A major change in the approach to drug safety surveillance after marketing has been introduced in the last 5 years in the EU in the form of risk management planning. This has been incorporated into EU law and is extensively covered by guidelines in Volume 9A. There has been a similar initiative by the US FDA.
For the EU, it is mandatory for companies to submit a Risk Management Plan in accordance with a detailed template and guideline at the time of application for a Marketing Authorisation for most products. Plans also have to be submitted if new safety concerns are identified for a marketed product and all plans must be updated as circumstances change.
Thus companies are required to specify at the time of first marketing areas of safety about which they are currently uncertain and how they will resolve this uncertainty. They must also indicate what measures they will take to reduce known risks and how they will test whether these measures work.

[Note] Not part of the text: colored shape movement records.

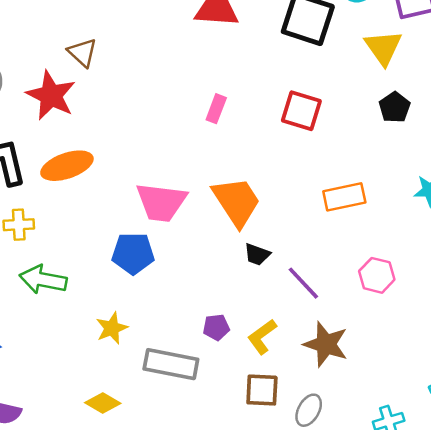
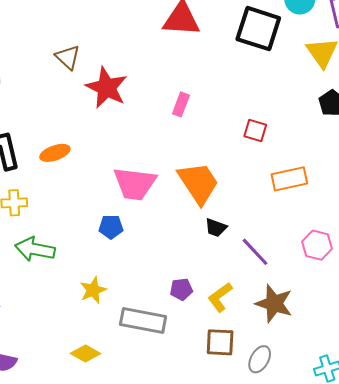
red star: (51, 95) -> (106, 88), moved
red square: (301, 111) -> (255, 131), moved, size x0.7
orange ellipse: (67, 166) -> (55, 153), size x0.7
blue pentagon: (133, 253) -> (111, 227), size x0.7

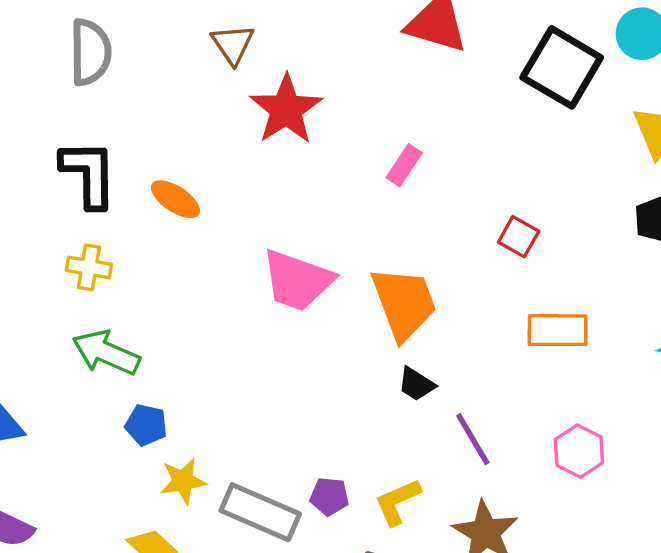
orange ellipse: (55, 153) -> (175, 199), turned 40
blue pentagon: (111, 227) -> (146, 425), moved
purple pentagon: (181, 289) -> (329, 496), moved
yellow star: (93, 290) -> (183, 481), moved

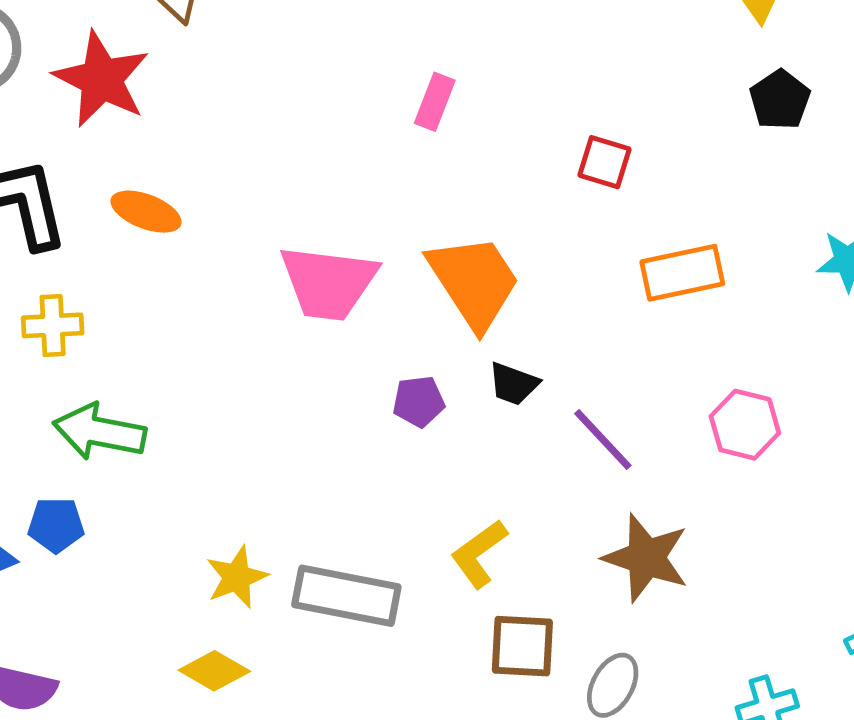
red star: (286, 109) -> (102, 79), moved
blue pentagon: (146, 425) -> (56, 525), moved
purple pentagon: (329, 496) -> (419, 402), moved
yellow L-shape: (398, 502) -> (479, 554), moved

The EU Risk Management Plan (EU-RMP) has 3 main elements. First, a detailed consideration of what is known about the safety of the product, based on pre-clinical and clinical studies. This “safety specification” considers identified risks and potential risks – the latter being areas of uncertainty regarding safety. It also specifies what the limitations of the clinical research program are and what important information about safety is currently missing. In the second component, the “pharmacovigilance plan”, the company must indicate how it proposes to resolve the uncertainties – what extra studies it will carry out after marketing to fill the important gaps in knowledge. The third component is the “risk minimization plan”. This states how the company proposes to reduce the severity or frequency of known adverse reactions. This may involve special communication programs, or educational exercises, or perhaps registration programs for patients, doctors or pharmacists, or other measures. The pharmacovigilance plan and risk minimization plan must include timelines for setting up the programs and milestones for their evaluation.
There are two broad types of post-authorisation or ‘Phase IV’ study: clinical trials and pharmacoepidemiological studies. In general, clinical trials involve interventions in the management of the patients’ disease and pharmacoepidemiology studies are non-interventional. ‘Interventional’ means that there is some systematic allocation of patients to specific treatment which may not be what they would have received normally, or there might be investigations or procedures carried out that, again, are not part of routine practice. ‘Non-interventional’ studies involve the patient receiving a medicine as routine treatment, in accordance with the SPC and without any special investigations: in other words, the study is completely observational.
The company marketing a product may set up post-authorisation clinical trials for purposes of obtaining information on use in particular patient populations (e.g. the elderly, or liver-impaired) or for obtaining other data on the way that the product is used.
Post-authorisation studies that are set up specifically to evaluate product safety are referred to in as “post-authorisation safety studies” or PASS. These studies are described in the risk management plan at the time of application for marketing authorisation and become post-marketing commitments for the company. They may also be required to be set up, if regulatory authorities consider that there is a need for additional safety information after marketing.